Lucknow: In Greek drama, it was normal to spring a god on a cluster of befuddled mortals to deliver the solution that had been eluding them, and the god was introduced on stage using a machine. This gave rise to the term Deus ex Machina or god out of a machine. In India, politicians love to cast the Supreme Court in the role of the mechanism that delivers the problem-solving divine revelation. But there are good reasons why the Court should refuse to play Deus ex Machina in the Ayodhya dispute.
The question before the Court is not whether a temple should be built at the site of the Babri mosque that was demolished on December 6, 1992. The Court’s job is to determine ownership of the land on which the mosque once stood and on which a makeshift temple has been built, housing an idol of Ram Lalla. There are several claimants: the Sunni Central Wakf Board and the Nirmohi Akhada, apart from Ram Lalla (a colonial device allows Hindu deities to take part in legal disputes as juridical persons). Suppose the legal documents uphold the claim of the Sunni Wakf Board; will the problem be settled, and the Vishwa Hindu Parishad, Subramanian Swamy, BJP and all those who have been campaigning for a Ram temple at site of the Babri mosque suddenly let the law supercede faith and abandon their quest?

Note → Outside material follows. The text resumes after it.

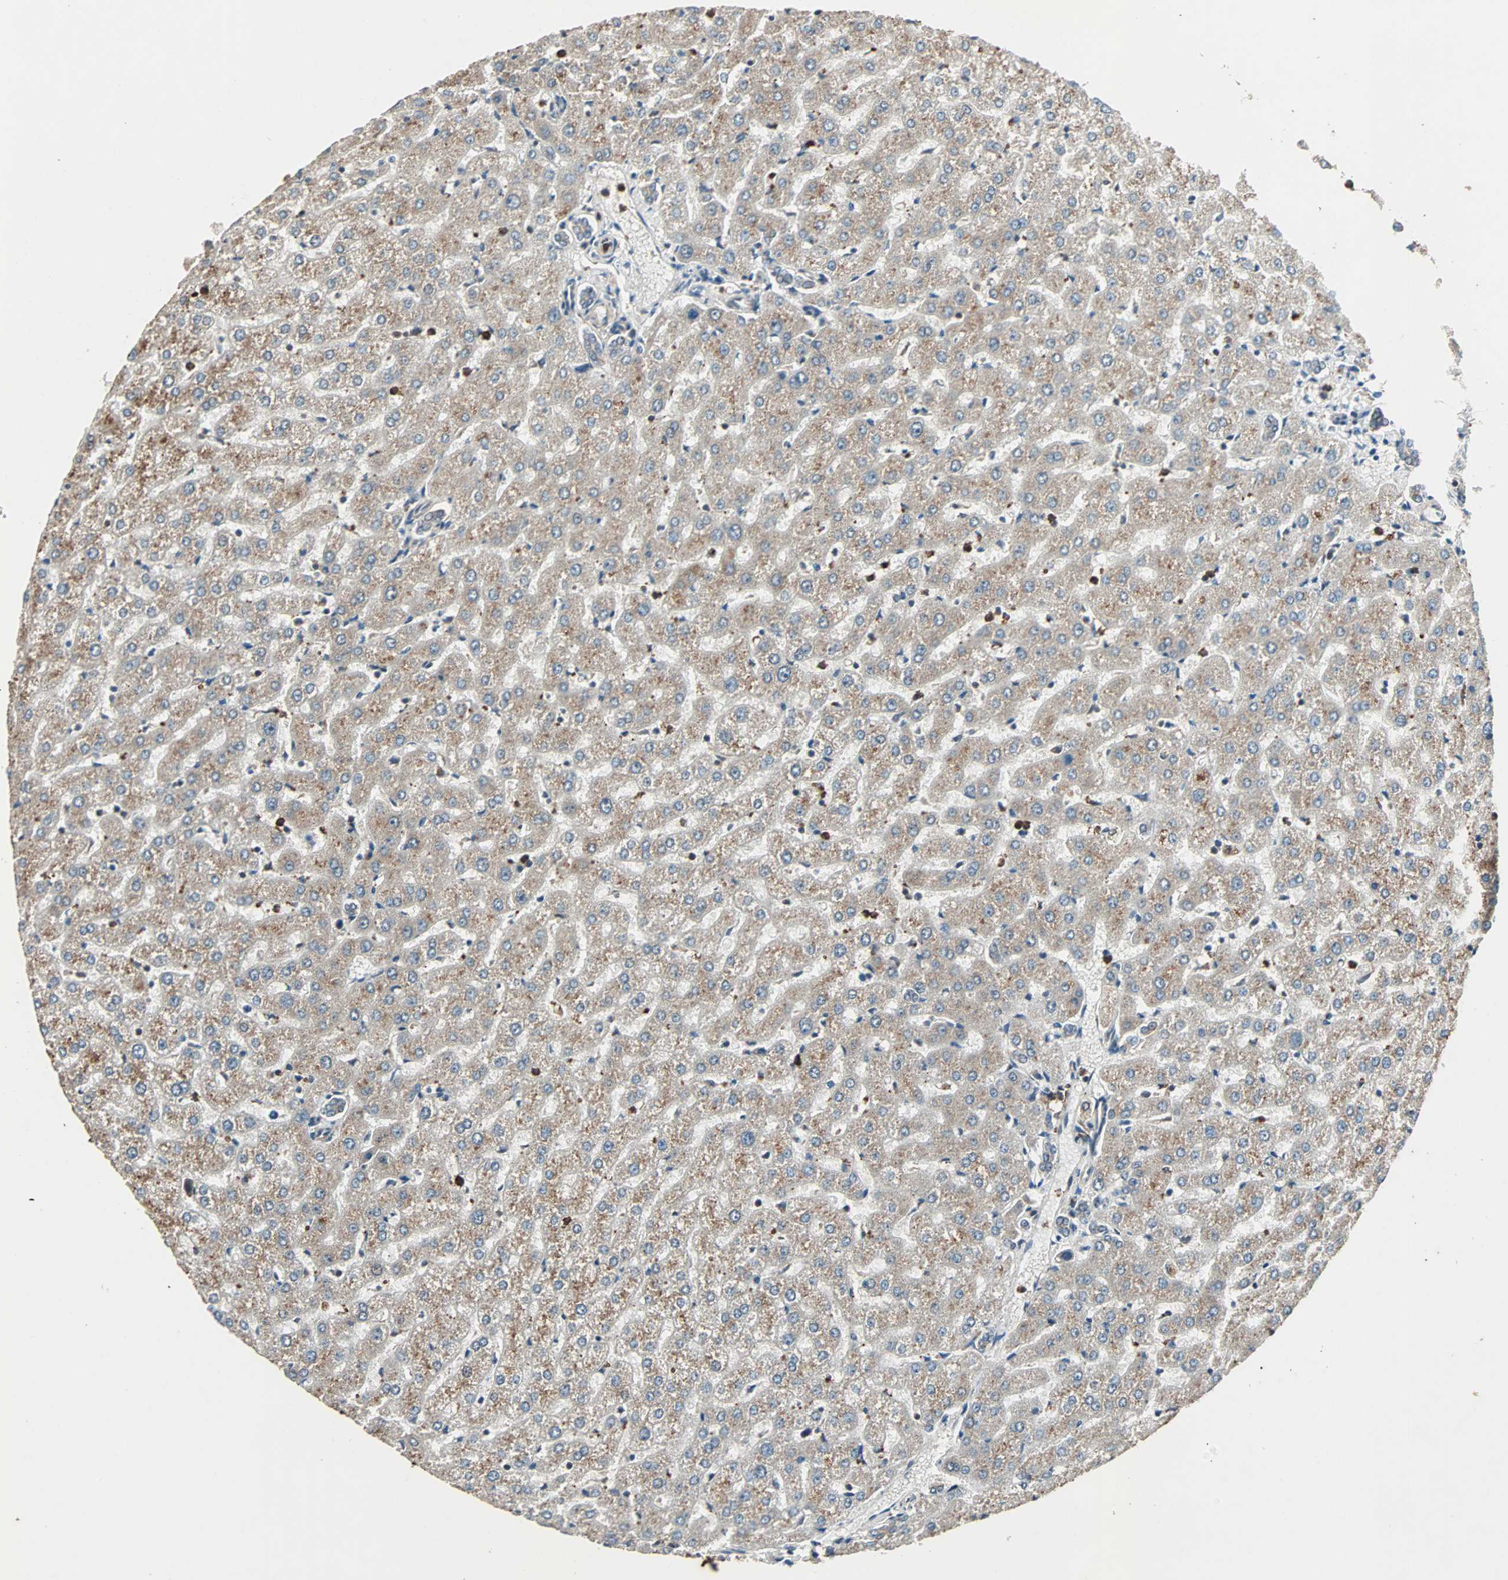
{"staining": {"intensity": "weak", "quantity": ">75%", "location": "cytoplasmic/membranous"}, "tissue": "liver", "cell_type": "Cholangiocytes", "image_type": "normal", "snomed": [{"axis": "morphology", "description": "Normal tissue, NOS"}, {"axis": "morphology", "description": "Fibrosis, NOS"}, {"axis": "topography", "description": "Liver"}], "caption": "A brown stain labels weak cytoplasmic/membranous expression of a protein in cholangiocytes of unremarkable liver. (DAB (3,3'-diaminobenzidine) IHC, brown staining for protein, blue staining for nuclei).", "gene": "GCK", "patient": {"sex": "female", "age": 29}}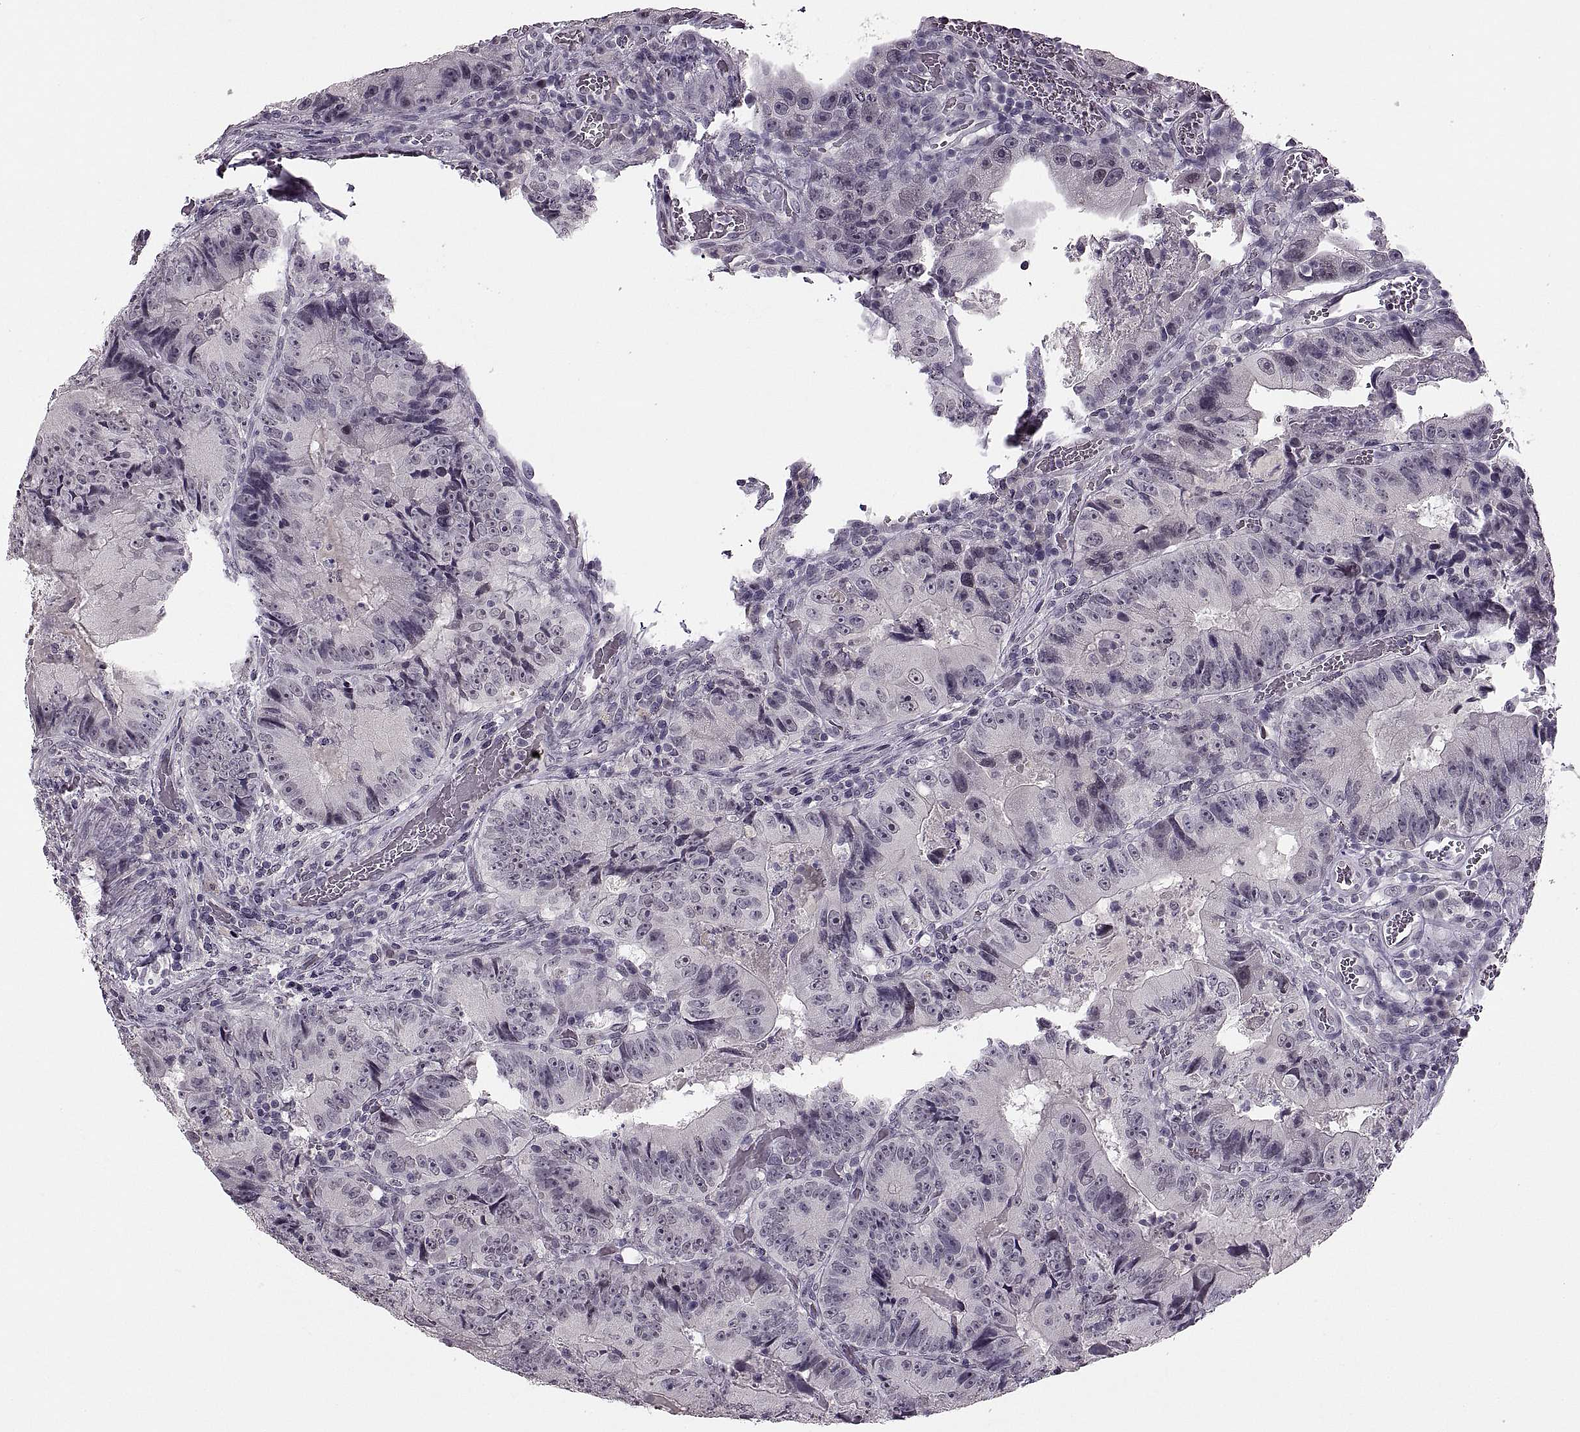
{"staining": {"intensity": "negative", "quantity": "none", "location": "none"}, "tissue": "colorectal cancer", "cell_type": "Tumor cells", "image_type": "cancer", "snomed": [{"axis": "morphology", "description": "Adenocarcinoma, NOS"}, {"axis": "topography", "description": "Colon"}], "caption": "IHC of human adenocarcinoma (colorectal) demonstrates no staining in tumor cells.", "gene": "PAGE5", "patient": {"sex": "female", "age": 86}}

The Ram Janmabhoomi campaign must be understood as a political project at its core. The building of a Ram temple was incidental to the primary aim of demolishing the mosque built by Babar, seen as a symbol of Muslim suzerainty over Hindus, albeit in the medieval past. In the slogan, ‘Mandir wahin banayenge’, the stress was on ‘wahin’, meaning here the mosque stood. The only way to build a temple where the mosque stood was to demolish the mosque first, to make way for the temple. Building a temple is a cleanup job, to validate the claim that the goal was not really to demolish the mosque, but to build a temple to Lord Ram at the site of his birth. The fact, however, is that there are multiple places in Ayodhya that lay claim to being the birthplace of Ram. Once the mosque was demolished, the act proved that secular India cannot prevent majoritarian mobilisation from pursuing goals that might be illegal but are matters of faith. This was the objective of the Sangh Parivar, which holds the democratic Constitution that promises equality to all citizens to be a fraud and seeks to redefine Indian nationhood as Hindutva. Proving that point helped them emerge a political force that has grown over the two and a half decades since the demolition.
It mattered to democracy, respect for history and the rule of law that the mosque should not forcibly be demolished. When it was brought down, the damage was done, which all the cries of protest, condemnation and regret that followed could not undo. After the physical structure of the mosque has been demolished, it matters little if a temple is built there or a memorial, or a walled enclosure of barren land, bereft of flowers, bees, birds and song. It is of little political consequence. What matters politically is the metaphorical significance of the mosque: acceptance of history as it transpired, democratic commitment to minority rights and the rule of law and carrying forward a tradition of this land that llowed multiple cultures to flourish and co-exist in mutual acceptance, rather than mere tolerance. Pursuing the truth of the metaphor is different from scrambling for the physical debris of the demolished mosque.
The Kerala HC once told two warring factions of a Christian denomination that had taken their dispute to it to sort the problem out among themselves, the dispute falling outside the realm of temporal law. The Supreme Court would do well to similarly tell politicians to sort out their political problem outside the Court, without getting drawn into a uicksand of partisan accusations that would erode the authority of the court and damage the nation further.